On GPT-3: meta-learning, scaling, implications, and deep theory. The scaling hypothesis: neural nets absorb data & compute, generalizing and becoming more Bayesian as problems get harder, manifesting new abilities even at trivial-by-global-standards-scale. The deep learning revolution has begun as foretold.
Powerful generative models like GPT-3 learn to imitate agents and thus become agents when prompted appropriately. This is an inevitable consequence of training on huge amounts of human-generated data. This can be a problem.
Is human data (or moral equivalents like DRL agents) necessary, and other kinds of data, such as physics data, free of this problem? (And so a safety strategy of filtering data could reduce or eliminate hidden agency.)

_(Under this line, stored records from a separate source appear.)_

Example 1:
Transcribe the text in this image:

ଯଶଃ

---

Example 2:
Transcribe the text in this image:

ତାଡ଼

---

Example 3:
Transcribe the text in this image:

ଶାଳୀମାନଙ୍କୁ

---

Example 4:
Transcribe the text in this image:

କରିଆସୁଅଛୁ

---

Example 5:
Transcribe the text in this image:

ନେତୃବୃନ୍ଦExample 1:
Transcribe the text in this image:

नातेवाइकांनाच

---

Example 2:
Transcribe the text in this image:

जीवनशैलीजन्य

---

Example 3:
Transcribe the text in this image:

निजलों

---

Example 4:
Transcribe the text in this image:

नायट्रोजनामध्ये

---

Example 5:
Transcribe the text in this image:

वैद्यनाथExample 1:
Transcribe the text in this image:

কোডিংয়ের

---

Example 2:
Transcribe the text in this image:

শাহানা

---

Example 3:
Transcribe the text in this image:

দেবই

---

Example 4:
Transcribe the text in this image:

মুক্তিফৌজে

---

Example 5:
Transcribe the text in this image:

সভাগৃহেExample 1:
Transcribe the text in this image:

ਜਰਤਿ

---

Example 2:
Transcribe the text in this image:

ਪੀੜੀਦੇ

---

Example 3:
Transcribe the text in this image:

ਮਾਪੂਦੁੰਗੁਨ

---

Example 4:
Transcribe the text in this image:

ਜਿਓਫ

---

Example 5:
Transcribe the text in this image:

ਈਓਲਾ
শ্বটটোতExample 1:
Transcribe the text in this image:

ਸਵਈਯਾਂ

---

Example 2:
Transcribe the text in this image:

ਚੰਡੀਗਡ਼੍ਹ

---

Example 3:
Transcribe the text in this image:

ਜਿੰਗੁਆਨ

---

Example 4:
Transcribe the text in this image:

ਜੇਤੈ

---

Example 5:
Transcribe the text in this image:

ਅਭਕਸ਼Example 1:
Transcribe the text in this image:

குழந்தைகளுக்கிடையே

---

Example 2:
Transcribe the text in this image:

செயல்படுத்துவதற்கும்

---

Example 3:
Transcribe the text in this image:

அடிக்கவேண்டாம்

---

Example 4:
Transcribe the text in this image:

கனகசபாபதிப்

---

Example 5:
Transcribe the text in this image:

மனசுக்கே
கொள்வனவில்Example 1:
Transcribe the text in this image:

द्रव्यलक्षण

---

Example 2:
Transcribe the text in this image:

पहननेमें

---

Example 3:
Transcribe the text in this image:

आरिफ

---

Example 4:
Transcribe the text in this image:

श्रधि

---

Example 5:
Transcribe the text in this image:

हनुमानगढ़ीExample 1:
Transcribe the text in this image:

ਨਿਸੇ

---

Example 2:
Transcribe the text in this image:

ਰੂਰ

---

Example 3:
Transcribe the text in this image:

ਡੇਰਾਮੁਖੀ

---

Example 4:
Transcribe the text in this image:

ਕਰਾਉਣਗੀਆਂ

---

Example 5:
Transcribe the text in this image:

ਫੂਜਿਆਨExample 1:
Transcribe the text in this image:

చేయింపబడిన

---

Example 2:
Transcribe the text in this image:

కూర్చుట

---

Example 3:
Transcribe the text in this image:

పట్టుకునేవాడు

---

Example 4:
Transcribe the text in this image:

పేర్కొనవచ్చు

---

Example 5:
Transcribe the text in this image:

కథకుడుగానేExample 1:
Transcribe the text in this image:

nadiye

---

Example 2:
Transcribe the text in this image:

I argue no: agency is not discrete or immaterial, but an ordinary continuum of capability, useful to a generative model in many contexts beyond those narrowly defined as ‘agents’, such as in the “intentional stance” or variational approaches to solving physics problems. Much like other DRL-elicited capabilities like meta-learning, memory, exploration, or reasoning, ‘agency’ is a useful tool for a large family of problems, and a powerful model applied to that family may, at some point, develop concepts of agency or theory of mind etc.
Thus, a very wide range of problems, at scale, may surprisingly induce emergent agency.